Der Dezember ist für mich Erntezeit. Kein grosses Feuerwerk, eher ein stilles Hinspüren:
Was durfte wachsen? Wo durfte ich blühen? Wo brauchte es Loslassen?
Zu Beginn des Jahres habe ich euch im kalo mina vom 1. Januar gefragt:
Welche drei Worte sollen euer 2025 prägen?
Jetzt – fast ein Jahr später – frage ich nochmal:
Welche drei Worte haben euer Jahr tatsächlich geprägt?
Meine drei?
Loslassen.
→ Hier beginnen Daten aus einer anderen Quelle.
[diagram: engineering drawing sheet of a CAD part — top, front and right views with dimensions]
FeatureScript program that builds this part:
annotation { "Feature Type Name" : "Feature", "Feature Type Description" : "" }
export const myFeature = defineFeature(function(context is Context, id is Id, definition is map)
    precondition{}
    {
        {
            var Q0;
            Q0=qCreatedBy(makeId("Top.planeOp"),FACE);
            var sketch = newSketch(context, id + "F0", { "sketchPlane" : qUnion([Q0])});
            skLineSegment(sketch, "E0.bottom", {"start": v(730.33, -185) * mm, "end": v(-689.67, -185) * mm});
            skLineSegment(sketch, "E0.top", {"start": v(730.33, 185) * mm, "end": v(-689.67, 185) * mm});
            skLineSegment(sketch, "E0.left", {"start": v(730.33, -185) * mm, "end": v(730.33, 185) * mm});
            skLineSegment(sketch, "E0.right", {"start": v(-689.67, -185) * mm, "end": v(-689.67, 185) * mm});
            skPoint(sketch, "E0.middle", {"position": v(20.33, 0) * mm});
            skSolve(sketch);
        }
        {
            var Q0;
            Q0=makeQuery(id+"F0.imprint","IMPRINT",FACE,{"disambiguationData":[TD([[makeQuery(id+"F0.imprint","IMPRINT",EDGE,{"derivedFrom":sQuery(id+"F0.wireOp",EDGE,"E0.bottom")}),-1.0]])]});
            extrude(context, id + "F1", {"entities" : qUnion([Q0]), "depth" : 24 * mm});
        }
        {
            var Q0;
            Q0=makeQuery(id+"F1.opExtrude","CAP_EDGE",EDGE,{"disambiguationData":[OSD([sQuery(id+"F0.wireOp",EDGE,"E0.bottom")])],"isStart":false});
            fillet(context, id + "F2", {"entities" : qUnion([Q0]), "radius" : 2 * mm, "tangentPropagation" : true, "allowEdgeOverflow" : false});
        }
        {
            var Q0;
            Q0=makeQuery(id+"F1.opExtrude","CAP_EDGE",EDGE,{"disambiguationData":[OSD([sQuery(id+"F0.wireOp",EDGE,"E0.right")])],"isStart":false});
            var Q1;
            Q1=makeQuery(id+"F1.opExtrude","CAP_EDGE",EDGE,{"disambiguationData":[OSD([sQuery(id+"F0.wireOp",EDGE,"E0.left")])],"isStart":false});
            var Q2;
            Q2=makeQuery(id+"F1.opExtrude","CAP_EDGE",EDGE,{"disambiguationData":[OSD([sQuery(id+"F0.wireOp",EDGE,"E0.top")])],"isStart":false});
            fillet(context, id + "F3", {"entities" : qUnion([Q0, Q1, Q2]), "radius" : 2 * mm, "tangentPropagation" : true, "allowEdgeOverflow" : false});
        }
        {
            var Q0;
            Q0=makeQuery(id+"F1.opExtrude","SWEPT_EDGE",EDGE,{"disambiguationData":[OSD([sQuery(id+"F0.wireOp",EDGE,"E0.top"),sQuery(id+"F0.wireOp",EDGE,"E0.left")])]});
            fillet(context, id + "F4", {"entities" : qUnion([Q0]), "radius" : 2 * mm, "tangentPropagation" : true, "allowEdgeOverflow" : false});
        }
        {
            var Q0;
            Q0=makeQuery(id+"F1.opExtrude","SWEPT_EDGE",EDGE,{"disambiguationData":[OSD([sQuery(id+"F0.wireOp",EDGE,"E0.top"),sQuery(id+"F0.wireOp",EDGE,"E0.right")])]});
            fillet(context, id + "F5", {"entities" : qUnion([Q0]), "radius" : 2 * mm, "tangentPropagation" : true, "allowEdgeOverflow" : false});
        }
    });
Fokus. Sichtbarkeit.
Loslassen von Altem, das keine Zukunft mehr trägt. Fokus auf das, was wesentlich ist. Sichtbarkeit für das, was ich in die Welt bringe.
Dieses Bild erinnert mich daran:
Wir müssen nicht alles tragen. Wir dürfen wählen. Wir dürfen ernten. Und manchmal einfach beobachten, was bleibt und was gehen darf.
Was wird dich im neuen Jahr begleiten?
Welche Qualität soll dich im 2026 stärken, leiten, inspirieren?
Vielleicht Energie, Klarheit, Tiefe. Vielleicht Liebe. Vielleicht Mut.
Ich richte meinen Fokus für die nächsten Monate auf:
RAUM für Entwicklung, für echte Begegnung, für intuitive Führung.
WIRKSAMKEIT, weil innere Stärke erst sichtbar wird, wenn sie gelebt wird.
VERTRAUEN in Intuition, in Timing, in das, was sich zeigen will.
Wenn du magst, dann nimm dir zwei Minuten für dich:
Welche drei Wörter tragen dich weiter?
Was ist reif zur Ernte? Was ist bereit für einen nächsten Schritt?
Und was darf ganz in Ruhe abfallen, wie die letzten Beeren im Winterwind?
Auf ein bewusstes, warmes, nährendes Jahresende.
Und auf alles, was 2026 schon in dir leise anklopft.